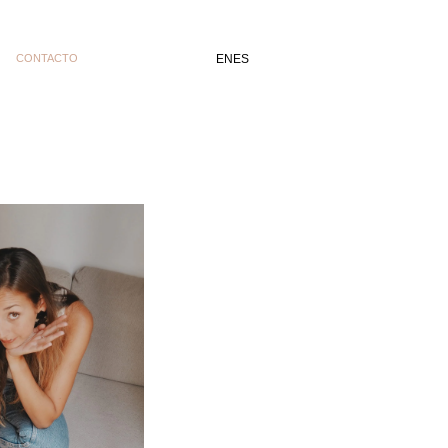
CONTACTO
EN
ES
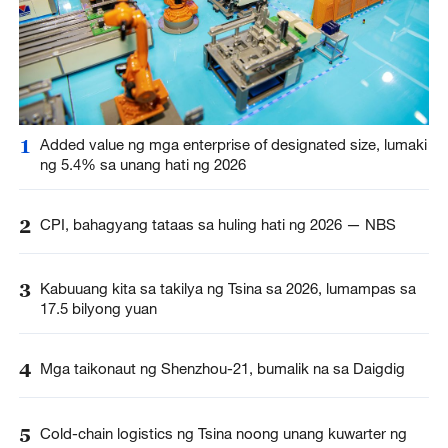
1
Added value ng mga enterprise of designated size, lumaki
ng 5.4% sa unang hati ng 2026
2
CPI, bahagyang tataas sa huling hati ng 2026 — NBS
3
Kabuuang kita sa takilya ng Tsina sa 2026, lumampas sa
17.5 bilyong yuan
4
Mga taikonaut ng Shenzhou-21, bumalik na sa Daigdig
5
Cold-chain logistics ng Tsina noong unang kuwarter ng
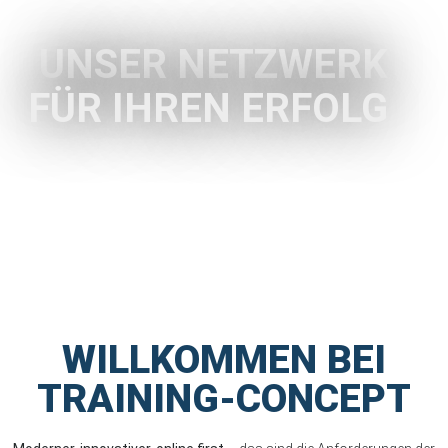
UNSER NETZWERK
FÜR IHREN ERFOLG
WILLKOMMEN BEI
TRAINING-CONCEPT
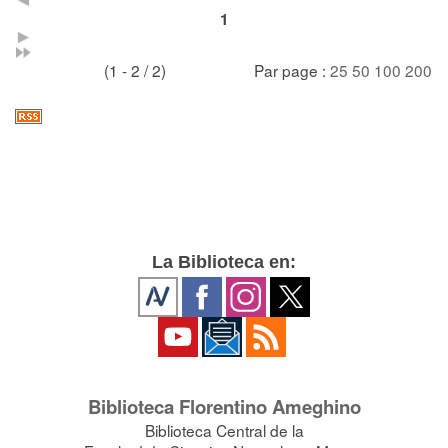
1
(1 - 2 / 2)
Par page :
25
50
100
200
La Biblioteca en:
Biblioteca Florentino Ameghino
Biblioteca Central de la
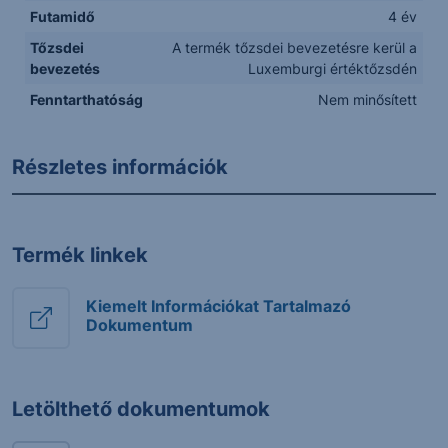
Futamidő
4 év
Tőzsdei
A termék tőzsdei bevezetésre kerül a
bevezetés
Luxemburgi értéktőzsdén
Fenntarthatóság
Nem minősített
Részletes információk
Termék linkek
Kiemelt Információkat Tartalmazó
Dokumentum
Letölthető dokumentumok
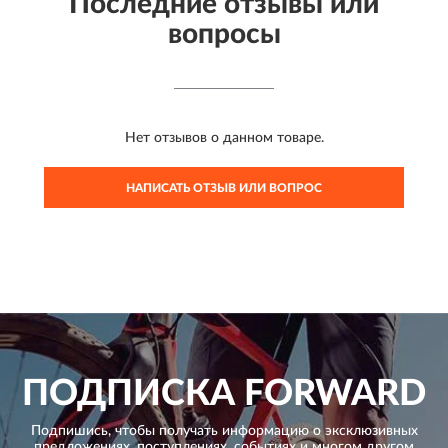
Последние отзывы или
вопросы
Нет отзывов о данном товаре.
НАПИСАТЬ ОТЗЫВ ИЛИ ВОПРОС
ПОДПИСКА
FORWARD
Подпишись, чтобы получать информацию о эксклюзивных
предложениях,
поступлениях, событиях и многом другом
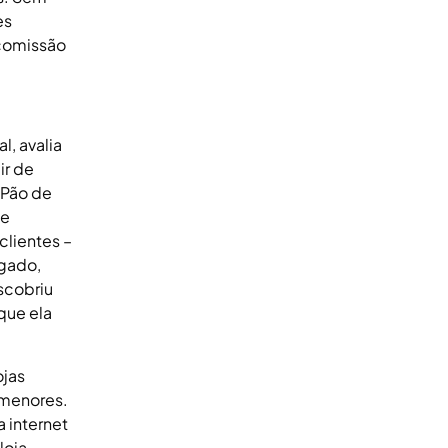
es
 comissão
l, avalia
ir de
 Pão de
de
clientes –
rgado,
scobriu
que ela
ojas
 menores.
 internet
loja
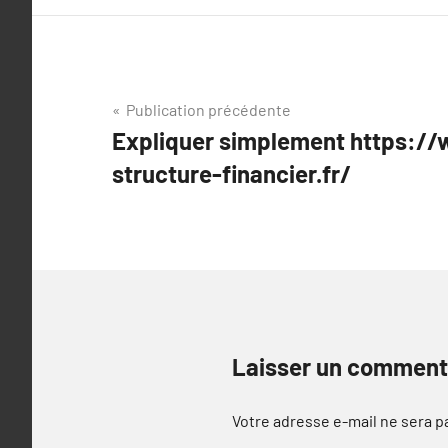
Navigation
Publication précédente
Expliquer simplement https://
de
structure-financier.fr/
l’article
Laisser un comment
Votre adresse e-mail ne sera p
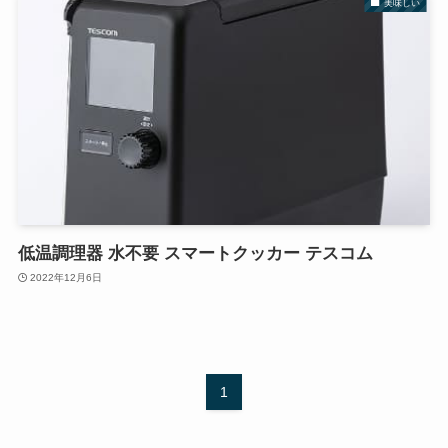
美味しい
低温調理器 水不要 スマートクッカー テスコム
2022年12月6日
1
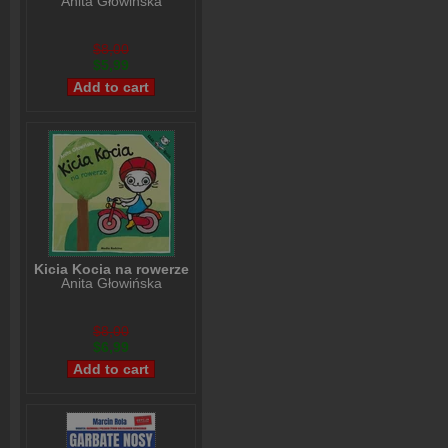
Anita Głowińska
$8,00
$5,99
Kicia Kocia na rowerze
Anita Głowińska
$8,00
$6,99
^^^^^^^^^^^^^^^^
What you return must match, line for line, the records from the line containing "Подпишись, чтобы получать" through their end, with both ends included and no pictures.

Подпишись, чтобы получать информацию о эксклюзивных
предложениях,
поступлениях, событиях и многом другом
es
 comissão
l, avalia
ir de
 Pão de
de
clientes –
rgado,
scobriu
que ela
ojas
 menores.
 internet
loja
Navigation
Publication précédente
Expliquer simplement https://
de
structure-financier.fr/
l’article
Laisser un comment
Votre adresse e-mail ne sera p
美味しい
低温調理器 水不要 スマートクッカー テスコム
2022年12月6日
1
Anita Głowińska
$8,00
$5,99
Kicia Kocia na rowerze
Anita Głowińska
$8,00
$6,99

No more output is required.